WHAT THE TASK ASKS
Where the data below shows a picture, leave that picture out and copy the rest exactly.

DATA EXCERPT
● ● ● ● ● ● ●

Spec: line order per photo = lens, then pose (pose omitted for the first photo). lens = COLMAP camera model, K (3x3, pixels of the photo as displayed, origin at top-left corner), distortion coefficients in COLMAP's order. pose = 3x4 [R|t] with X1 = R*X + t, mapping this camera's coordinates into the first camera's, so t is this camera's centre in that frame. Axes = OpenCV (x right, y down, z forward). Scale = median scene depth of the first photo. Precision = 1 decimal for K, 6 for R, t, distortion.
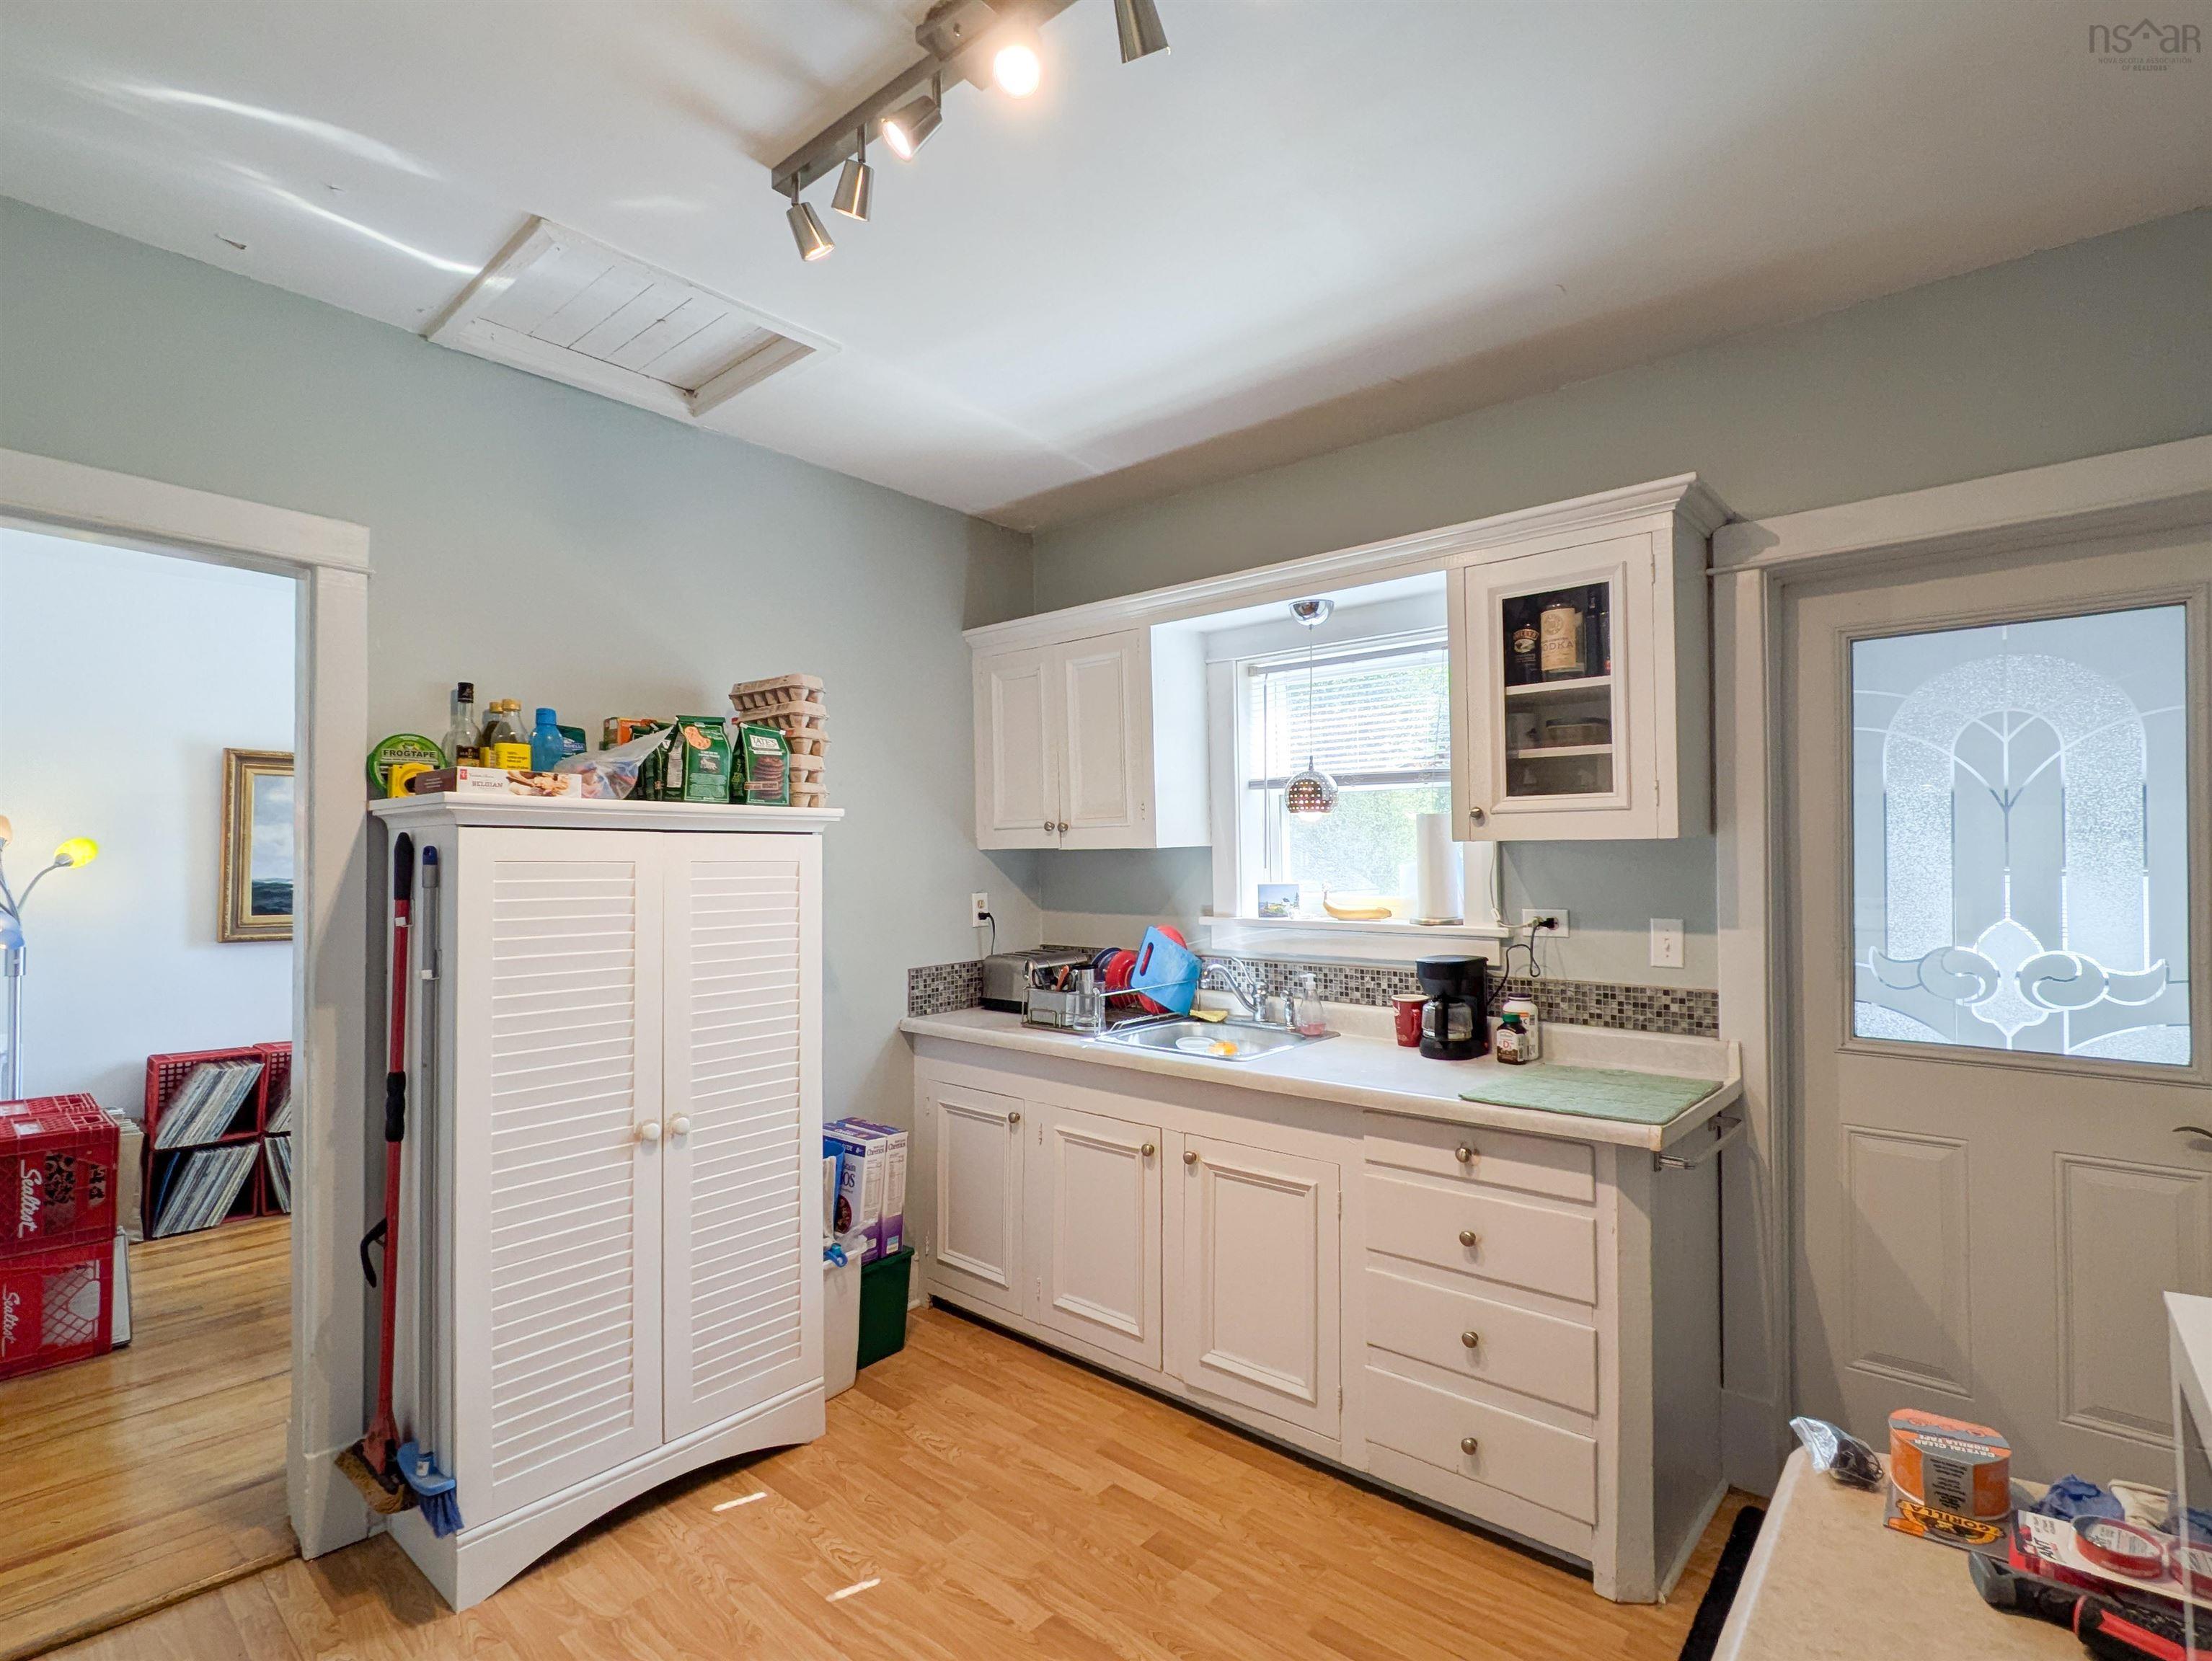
lens RADIAL K [[1066.7, 0, 1107.8], [0, 1066.7, 843.8], [0, 0, 1]] dist [-0.002238, -0.001048]
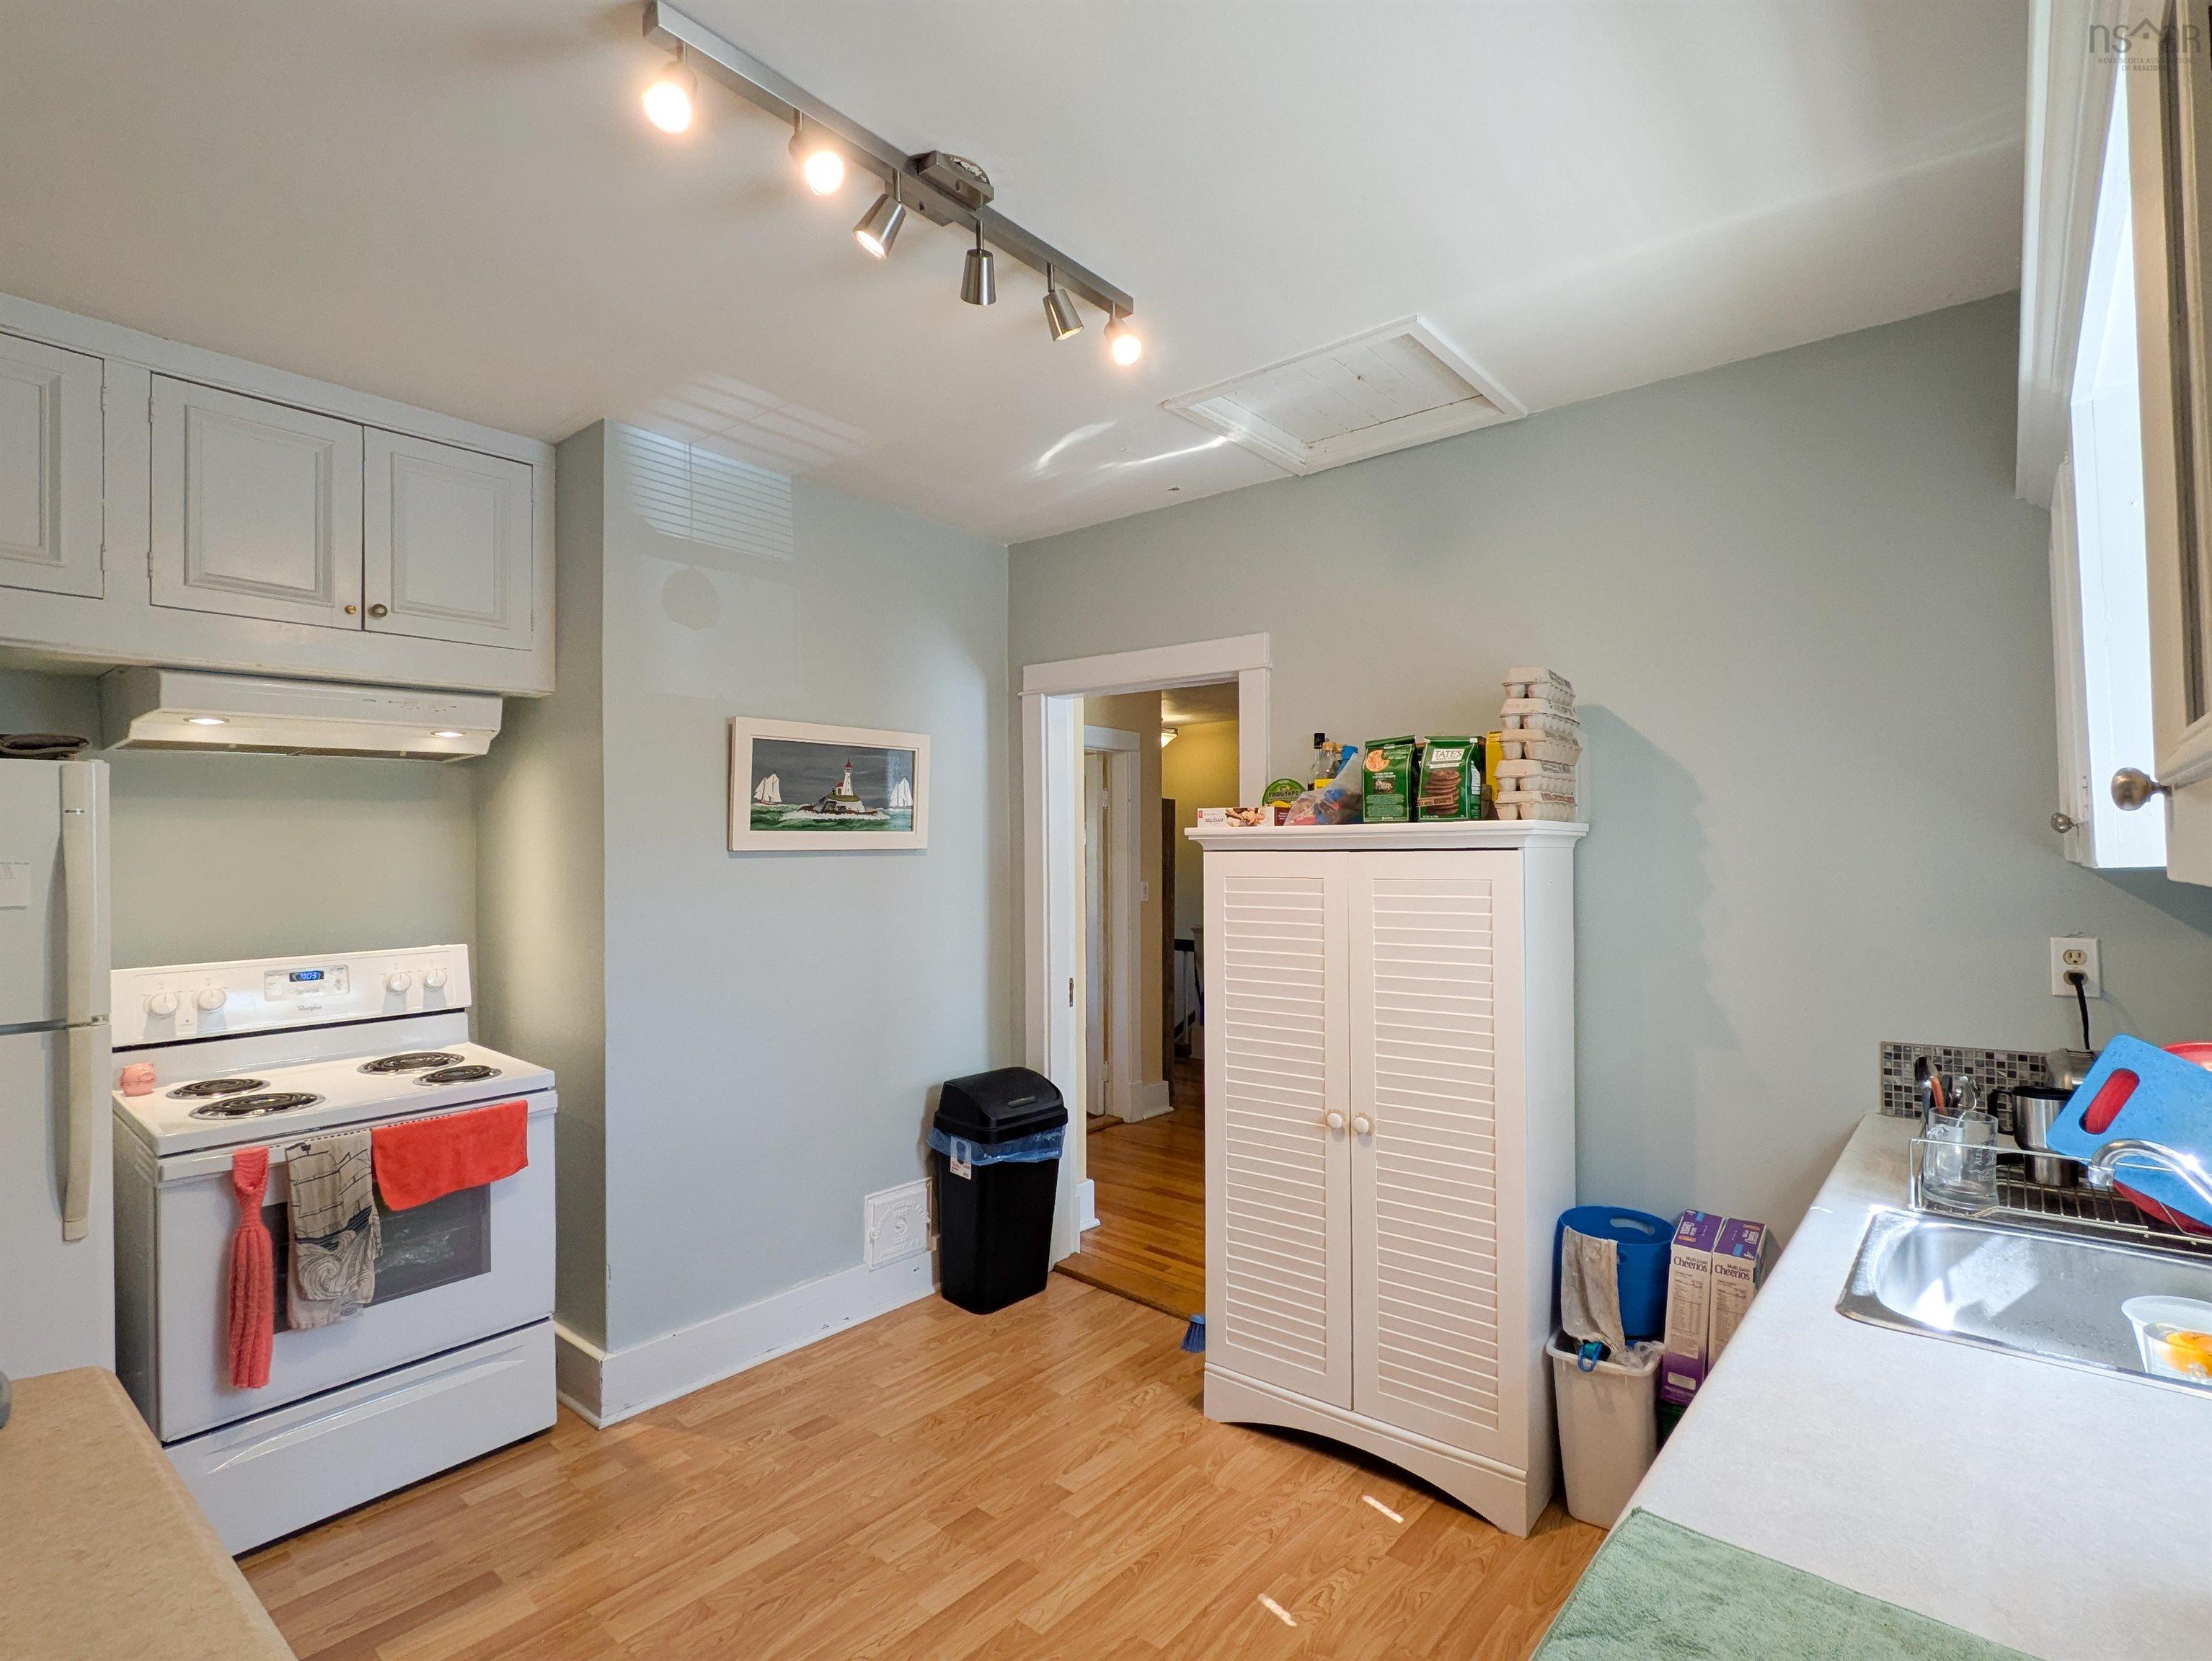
lens RADIAL K [[1066.7, 0, 1107.8], [0, 1066.7, 843.8], [0, 0, 1]] dist [-0.002238, -0.001048]
pose [[0.018572, -0.005687, -0.999811, 0.659135], [0.023214, 0.999717, -0.005255, -0.018810], [0.999558, -0.023112, 0.018699, 0.719896]]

● ● ● ● ● ● ●

WRITTEN REPLY
Spec: line order per photo = lens, then pose (pose omitted for the first photo). lens = COLMAP camera model, K (3x3, pixels of the photo as displayed, origin at top-left corner), distortion coefficients in COLMAP's order. pose = 3x4 [R|t] with X1 = R*X + t, mapping this camera's coordinates into the first camera's, so t is this camera's centre in that frame. Axes = OpenCV (x right, y down, z forward). Scale = median scene depth of the first photo. Precision = 1 decimal for K, 6 for R, t, distortion.
lens RADIAL K [[1066.7, 0, 1107.8], [0, 1066.7, 843.8], [0, 0, 1]] dist [-0.002238, -0.001048]
lens RADIAL K [[1066.7, 0, 1107.8], [0, 1066.7, 843.8], [0, 0, 1]] dist [-0.002238, -0.001048]
pose [[0.018572, -0.005687, -0.999811, 0.659135], [0.023214, 0.999717, -0.005255, -0.018810], [0.999558, -0.023112, 0.018699, 0.719896]]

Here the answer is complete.